任务说明: 将下方视频预测模型论文页面中从“收稿日期:2023-06-30 修回日期:2023-10-10 接受日期:2023-10-13”开始、一直到“究方向：深度学习、强化学习。”为止的部分重新写出，并把其中的“硕士研究生”换成“博士研究生”。

阅读文本:
•••••
结合内卷与卷积算子的视频预测模型

doi:10.11772/j.issn.1001-9081.2023060853

《计算机应用》唯一官方网站 ›› 2024, Vol. 44 ›› Issue (1): 113-122.DOI: 10.11772/j.issn.1001-9081.2023060853

• 人工智能 • 上一篇

结合内卷与卷积算子的视频预测模型

朱俊宏¹, 赖俊宇¹^,²(), 甘炼强¹, 陈智勇¹, 刘华烁¹, 徐国尧¹

^1.电子科技大学航空航天学院, 成都 611731
^2.飞行器集群智能感知与协同控制四川省重点实验室(电子科技大学), 成都 611731

收稿日期:2023-06-30 修回日期:2023-10-10 接受日期:2023-10-13 发布日期:2024-01-24 出版日期:2024-01-10
通讯作者: 赖俊宇
作者简介:朱俊宏（1998—），男，四川德阳人，硕士研究生，主要研究方向：计算机视觉、视频预测；
甘炼强（2000—），男，四川广安人，硕士研究生，主要研究方向：计算机视觉、视频预测；
陈智勇（1997—），男，湖南岳阳人，硕士研究生，主要研究方向：机器学习、深度学习；
刘华烁（2000—），男，河北衡水人，硕士研究生，主要研究方向：深度学习、强化学习；
徐国尧（2000—），男，湖北黄冈人，硕士研究生，主要研究方向：深度学习、强化学习。
第一联系人：赖俊宇（1981—），男，四川德阳人，副教授，博士，主要研究方向：计算机视觉、计算机网络；
基金资助:
四川省重点研发计划项目(2022YFS0546)
•••••
存储记录:

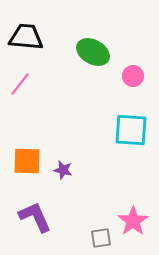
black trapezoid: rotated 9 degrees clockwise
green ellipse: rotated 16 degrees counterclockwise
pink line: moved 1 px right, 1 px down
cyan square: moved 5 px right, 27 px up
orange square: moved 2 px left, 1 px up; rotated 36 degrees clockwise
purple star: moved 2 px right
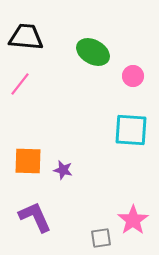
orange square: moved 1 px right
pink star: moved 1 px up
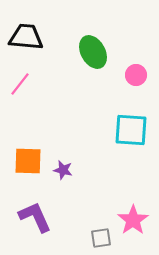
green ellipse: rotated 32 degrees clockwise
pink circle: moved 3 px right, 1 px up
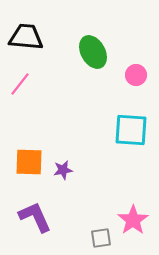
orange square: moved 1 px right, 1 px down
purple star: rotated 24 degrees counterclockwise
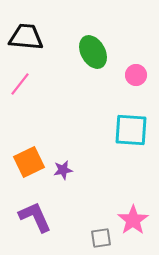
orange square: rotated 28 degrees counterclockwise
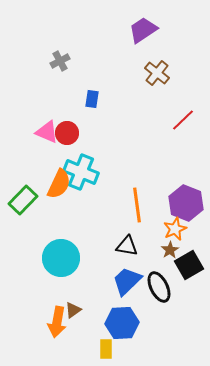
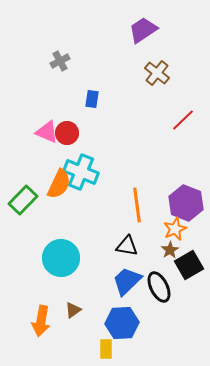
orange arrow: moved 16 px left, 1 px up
•••••
完成结果:
收稿日期:2023-06-30 修回日期:2023-10-10 接受日期:2023-10-13 发布日期:2024-01-24 出版日期:2024-01-10
通讯作者: 赖俊宇
作者简介:朱俊宏（1998—），男，四川德阳人，博士研究生，主要研究方向：计算机视觉、视频预测；
甘炼强（2000—），男，四川广安人，博士研究生，主要研究方向：计算机视觉、视频预测；
陈智勇（1997—），男，湖南岳阳人，博士研究生，主要研究方向：机器学习、深度学习；
刘华烁（2000—），男，河北衡水人，博士研究生，主要研究方向：深度学习、强化学习；
徐国尧（2000—），男，湖北黄冈人，博士研究生，主要研究方向：深度学习、强化学习。